Action item ::
Print the records below word for word, beginning with the first line and ending once the line containing "Our desires and concerns ar" is printed.

Stored data entries ::
►
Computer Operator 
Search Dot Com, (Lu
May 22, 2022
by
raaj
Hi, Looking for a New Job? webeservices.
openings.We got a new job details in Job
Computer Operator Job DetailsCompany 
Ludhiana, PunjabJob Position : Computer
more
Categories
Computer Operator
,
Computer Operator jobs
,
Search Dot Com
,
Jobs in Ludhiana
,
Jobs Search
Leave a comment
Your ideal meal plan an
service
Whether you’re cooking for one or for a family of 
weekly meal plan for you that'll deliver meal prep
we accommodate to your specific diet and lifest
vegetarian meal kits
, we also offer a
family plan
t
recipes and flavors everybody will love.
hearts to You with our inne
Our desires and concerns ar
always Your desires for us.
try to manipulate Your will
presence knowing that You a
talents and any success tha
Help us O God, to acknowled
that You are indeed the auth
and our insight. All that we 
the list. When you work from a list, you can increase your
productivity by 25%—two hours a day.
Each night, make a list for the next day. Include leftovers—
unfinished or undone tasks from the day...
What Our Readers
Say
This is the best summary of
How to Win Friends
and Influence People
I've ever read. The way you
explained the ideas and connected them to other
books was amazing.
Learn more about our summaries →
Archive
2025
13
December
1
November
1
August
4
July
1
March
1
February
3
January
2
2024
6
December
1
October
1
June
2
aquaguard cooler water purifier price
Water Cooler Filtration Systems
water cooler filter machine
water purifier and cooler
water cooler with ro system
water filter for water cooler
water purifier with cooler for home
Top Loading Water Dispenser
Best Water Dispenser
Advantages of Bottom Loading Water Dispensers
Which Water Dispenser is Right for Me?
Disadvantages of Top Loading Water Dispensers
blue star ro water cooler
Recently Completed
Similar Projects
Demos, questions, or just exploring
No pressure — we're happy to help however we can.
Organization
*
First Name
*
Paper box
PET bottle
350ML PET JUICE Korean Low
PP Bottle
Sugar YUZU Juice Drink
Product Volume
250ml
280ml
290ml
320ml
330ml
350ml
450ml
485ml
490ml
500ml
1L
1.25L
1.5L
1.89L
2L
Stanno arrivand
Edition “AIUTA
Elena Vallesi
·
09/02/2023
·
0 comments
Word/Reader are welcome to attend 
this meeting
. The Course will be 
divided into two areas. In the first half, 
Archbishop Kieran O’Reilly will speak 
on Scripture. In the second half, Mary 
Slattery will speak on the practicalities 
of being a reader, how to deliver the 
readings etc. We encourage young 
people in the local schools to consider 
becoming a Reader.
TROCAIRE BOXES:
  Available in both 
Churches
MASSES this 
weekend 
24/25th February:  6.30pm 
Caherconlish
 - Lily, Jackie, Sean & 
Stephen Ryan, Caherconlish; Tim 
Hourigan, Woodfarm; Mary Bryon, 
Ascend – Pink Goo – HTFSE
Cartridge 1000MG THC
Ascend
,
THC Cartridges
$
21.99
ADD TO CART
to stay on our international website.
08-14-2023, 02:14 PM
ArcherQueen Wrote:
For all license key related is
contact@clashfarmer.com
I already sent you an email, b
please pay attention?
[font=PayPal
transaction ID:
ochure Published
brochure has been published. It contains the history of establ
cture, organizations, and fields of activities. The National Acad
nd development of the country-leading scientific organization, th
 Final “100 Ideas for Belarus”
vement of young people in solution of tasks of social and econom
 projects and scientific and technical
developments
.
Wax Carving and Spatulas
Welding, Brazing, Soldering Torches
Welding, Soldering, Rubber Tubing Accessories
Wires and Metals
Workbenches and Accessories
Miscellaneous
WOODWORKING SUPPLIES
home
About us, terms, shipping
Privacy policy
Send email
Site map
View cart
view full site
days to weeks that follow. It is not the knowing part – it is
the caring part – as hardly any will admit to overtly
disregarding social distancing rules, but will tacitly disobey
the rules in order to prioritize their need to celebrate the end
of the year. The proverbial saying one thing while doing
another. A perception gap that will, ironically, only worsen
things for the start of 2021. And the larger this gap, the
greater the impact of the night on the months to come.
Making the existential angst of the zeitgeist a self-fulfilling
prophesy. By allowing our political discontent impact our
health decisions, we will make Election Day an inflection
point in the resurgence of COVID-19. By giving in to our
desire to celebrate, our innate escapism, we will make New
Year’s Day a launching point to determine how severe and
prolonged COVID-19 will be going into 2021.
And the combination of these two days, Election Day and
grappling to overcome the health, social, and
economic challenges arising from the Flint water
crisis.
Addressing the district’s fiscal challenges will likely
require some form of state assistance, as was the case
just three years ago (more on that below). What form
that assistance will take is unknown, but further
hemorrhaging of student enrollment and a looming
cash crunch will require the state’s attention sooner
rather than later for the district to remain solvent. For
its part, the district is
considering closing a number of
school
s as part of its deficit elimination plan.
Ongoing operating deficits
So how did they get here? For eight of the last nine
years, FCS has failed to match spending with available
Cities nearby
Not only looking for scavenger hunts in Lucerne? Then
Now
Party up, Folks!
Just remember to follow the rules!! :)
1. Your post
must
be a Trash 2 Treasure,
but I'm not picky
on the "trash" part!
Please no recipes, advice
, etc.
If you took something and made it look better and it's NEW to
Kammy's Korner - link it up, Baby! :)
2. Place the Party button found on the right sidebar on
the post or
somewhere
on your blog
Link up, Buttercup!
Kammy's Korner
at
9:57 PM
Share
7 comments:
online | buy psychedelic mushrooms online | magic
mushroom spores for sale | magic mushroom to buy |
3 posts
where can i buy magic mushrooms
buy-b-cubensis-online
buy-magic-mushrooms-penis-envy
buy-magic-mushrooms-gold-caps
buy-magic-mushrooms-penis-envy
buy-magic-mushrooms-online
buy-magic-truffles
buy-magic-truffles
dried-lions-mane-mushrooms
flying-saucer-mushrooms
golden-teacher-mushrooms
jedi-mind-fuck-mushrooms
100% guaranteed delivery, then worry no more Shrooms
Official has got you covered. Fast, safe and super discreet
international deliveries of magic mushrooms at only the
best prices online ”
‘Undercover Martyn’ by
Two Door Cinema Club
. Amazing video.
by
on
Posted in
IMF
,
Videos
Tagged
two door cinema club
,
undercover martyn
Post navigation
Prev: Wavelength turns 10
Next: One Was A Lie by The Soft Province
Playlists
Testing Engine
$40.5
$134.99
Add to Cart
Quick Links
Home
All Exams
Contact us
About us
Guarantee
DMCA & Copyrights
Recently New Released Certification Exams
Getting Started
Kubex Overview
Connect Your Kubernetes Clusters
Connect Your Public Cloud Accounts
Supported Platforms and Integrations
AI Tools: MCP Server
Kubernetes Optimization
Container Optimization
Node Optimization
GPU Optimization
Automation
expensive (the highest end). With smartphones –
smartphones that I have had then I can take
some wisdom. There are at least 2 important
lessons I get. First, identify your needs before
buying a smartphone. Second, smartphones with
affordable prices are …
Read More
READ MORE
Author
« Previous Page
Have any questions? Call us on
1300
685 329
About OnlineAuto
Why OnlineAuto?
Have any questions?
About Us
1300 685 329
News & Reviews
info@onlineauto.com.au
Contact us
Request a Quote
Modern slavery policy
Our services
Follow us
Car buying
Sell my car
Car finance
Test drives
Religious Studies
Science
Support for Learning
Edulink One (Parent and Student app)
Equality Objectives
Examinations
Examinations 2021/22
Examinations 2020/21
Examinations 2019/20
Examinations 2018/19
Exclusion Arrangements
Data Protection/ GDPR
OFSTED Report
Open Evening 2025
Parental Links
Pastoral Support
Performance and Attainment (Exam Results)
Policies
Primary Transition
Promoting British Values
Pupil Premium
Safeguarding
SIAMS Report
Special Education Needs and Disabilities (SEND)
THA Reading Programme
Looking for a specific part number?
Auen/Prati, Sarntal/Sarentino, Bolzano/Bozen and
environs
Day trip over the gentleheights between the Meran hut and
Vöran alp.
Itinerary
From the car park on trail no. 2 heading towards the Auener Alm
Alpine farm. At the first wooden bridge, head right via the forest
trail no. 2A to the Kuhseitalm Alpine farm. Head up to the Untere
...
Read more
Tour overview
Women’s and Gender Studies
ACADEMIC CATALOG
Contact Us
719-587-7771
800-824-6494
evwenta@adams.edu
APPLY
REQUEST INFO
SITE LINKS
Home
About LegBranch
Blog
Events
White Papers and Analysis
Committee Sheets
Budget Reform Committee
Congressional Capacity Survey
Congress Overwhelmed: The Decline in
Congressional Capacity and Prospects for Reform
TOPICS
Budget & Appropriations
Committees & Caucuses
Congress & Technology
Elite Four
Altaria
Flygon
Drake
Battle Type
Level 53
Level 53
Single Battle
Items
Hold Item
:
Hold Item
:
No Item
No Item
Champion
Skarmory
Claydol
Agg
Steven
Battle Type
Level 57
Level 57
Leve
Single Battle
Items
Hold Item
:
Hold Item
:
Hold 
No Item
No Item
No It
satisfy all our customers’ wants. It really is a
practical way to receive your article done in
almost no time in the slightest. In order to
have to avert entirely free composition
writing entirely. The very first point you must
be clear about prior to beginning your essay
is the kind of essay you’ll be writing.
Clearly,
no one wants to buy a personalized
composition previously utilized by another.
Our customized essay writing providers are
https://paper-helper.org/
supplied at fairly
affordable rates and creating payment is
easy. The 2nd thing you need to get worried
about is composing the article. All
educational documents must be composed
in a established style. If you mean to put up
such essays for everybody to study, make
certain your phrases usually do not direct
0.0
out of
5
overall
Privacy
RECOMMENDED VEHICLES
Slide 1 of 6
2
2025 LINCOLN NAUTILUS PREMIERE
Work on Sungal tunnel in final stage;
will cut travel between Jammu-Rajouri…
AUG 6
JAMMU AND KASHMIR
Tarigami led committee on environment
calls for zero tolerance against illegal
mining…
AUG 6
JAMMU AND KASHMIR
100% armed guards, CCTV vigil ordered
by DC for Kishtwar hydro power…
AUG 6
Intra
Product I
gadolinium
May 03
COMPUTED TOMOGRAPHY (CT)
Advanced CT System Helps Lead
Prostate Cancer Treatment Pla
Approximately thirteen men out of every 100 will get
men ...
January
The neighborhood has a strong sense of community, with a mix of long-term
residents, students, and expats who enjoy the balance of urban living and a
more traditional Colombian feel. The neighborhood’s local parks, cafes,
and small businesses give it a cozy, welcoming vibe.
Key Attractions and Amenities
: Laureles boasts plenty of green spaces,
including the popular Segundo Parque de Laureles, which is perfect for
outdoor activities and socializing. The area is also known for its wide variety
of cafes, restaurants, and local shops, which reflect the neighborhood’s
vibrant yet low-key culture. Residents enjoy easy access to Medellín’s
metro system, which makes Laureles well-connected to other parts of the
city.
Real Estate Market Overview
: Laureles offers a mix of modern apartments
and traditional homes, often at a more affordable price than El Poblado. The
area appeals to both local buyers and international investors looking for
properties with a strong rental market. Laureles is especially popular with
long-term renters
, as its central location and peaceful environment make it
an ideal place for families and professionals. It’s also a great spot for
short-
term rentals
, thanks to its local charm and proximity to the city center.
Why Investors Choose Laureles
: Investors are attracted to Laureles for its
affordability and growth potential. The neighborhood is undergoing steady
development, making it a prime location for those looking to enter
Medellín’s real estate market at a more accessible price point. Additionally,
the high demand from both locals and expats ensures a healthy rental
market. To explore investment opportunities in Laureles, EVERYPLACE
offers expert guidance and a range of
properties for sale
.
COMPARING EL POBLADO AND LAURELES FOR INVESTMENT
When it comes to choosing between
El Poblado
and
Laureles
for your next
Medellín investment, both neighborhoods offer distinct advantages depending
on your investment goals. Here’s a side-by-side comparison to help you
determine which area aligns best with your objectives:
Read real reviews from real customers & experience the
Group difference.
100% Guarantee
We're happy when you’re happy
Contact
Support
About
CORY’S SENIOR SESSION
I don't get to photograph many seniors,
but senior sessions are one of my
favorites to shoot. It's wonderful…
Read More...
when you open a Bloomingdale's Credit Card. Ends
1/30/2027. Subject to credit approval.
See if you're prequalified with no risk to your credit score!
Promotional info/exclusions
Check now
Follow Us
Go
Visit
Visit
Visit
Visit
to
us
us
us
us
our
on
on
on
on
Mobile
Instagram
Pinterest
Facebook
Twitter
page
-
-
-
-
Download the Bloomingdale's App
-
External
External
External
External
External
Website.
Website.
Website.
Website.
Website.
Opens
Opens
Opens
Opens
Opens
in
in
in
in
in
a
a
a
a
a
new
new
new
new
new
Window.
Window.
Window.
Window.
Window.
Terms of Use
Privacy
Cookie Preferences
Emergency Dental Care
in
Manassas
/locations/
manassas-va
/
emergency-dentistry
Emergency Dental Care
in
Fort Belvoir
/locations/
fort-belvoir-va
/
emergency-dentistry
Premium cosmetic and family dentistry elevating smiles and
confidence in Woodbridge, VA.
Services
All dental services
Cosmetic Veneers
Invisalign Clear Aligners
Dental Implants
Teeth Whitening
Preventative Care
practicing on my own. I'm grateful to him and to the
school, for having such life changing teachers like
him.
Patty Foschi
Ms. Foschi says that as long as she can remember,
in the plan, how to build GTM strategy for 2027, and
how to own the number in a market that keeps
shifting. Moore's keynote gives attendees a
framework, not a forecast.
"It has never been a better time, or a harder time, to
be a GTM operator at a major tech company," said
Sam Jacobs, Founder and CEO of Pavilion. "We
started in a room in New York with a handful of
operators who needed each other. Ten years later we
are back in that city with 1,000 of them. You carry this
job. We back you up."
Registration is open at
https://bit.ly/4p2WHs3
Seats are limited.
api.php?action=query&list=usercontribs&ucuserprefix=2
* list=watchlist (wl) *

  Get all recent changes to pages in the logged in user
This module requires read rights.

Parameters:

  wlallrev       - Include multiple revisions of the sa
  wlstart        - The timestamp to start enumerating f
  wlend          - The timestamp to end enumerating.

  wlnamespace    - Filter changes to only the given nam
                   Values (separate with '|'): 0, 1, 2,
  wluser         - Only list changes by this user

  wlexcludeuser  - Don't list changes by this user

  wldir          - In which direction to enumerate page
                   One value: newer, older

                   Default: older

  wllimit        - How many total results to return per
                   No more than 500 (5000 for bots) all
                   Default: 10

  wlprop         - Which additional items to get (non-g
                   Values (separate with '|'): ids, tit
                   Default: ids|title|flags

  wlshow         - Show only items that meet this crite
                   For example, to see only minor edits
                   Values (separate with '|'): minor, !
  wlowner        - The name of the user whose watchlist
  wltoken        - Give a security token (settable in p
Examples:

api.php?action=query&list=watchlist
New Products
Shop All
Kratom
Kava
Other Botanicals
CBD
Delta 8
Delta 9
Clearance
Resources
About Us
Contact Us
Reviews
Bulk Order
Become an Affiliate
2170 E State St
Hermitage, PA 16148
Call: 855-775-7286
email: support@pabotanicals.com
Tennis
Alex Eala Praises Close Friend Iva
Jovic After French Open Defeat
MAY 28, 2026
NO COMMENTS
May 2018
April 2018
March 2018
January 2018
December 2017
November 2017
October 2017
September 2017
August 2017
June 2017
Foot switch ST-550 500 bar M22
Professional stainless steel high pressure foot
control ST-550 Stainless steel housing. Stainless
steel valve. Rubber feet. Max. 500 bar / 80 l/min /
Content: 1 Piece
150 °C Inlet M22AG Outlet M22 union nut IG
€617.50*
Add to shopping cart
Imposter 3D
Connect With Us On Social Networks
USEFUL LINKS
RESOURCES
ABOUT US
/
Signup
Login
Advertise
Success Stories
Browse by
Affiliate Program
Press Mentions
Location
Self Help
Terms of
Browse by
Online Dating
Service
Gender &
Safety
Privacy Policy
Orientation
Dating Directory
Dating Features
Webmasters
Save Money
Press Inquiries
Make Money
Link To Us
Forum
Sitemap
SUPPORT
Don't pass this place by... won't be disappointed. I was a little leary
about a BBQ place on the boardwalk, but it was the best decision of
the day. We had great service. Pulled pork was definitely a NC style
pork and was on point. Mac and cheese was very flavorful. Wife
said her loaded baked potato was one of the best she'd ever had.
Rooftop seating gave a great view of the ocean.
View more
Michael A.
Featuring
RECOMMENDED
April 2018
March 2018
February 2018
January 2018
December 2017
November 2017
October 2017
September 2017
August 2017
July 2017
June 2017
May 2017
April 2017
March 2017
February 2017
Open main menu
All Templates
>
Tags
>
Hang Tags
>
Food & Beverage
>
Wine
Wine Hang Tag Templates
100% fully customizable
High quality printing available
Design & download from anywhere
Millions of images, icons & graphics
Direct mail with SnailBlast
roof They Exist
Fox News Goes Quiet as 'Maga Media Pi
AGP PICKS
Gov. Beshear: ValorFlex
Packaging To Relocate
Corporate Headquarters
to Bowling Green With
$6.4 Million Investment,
◄
Output ::
Computer Operator 
Search Dot Com, (Lu
May 22, 2022
by
raaj
Hi, Looking for a New Job? webeservices.
openings.We got a new job details in Job
Computer Operator Job DetailsCompany 
Ludhiana, PunjabJob Position : Computer
more
Categories
Computer Operator
,
Computer Operator jobs
,
Search Dot Com
,
Jobs in Ludhiana
,
Jobs Search
Leave a comment
Your ideal meal plan an
service
Whether you’re cooking for one or for a family of 
weekly meal plan for you that'll deliver meal prep
we accommodate to your specific diet and lifest
vegetarian meal kits
, we also offer a
family plan
t
recipes and flavors everybody will love.
hearts to You with our inne
Our desires and concerns ar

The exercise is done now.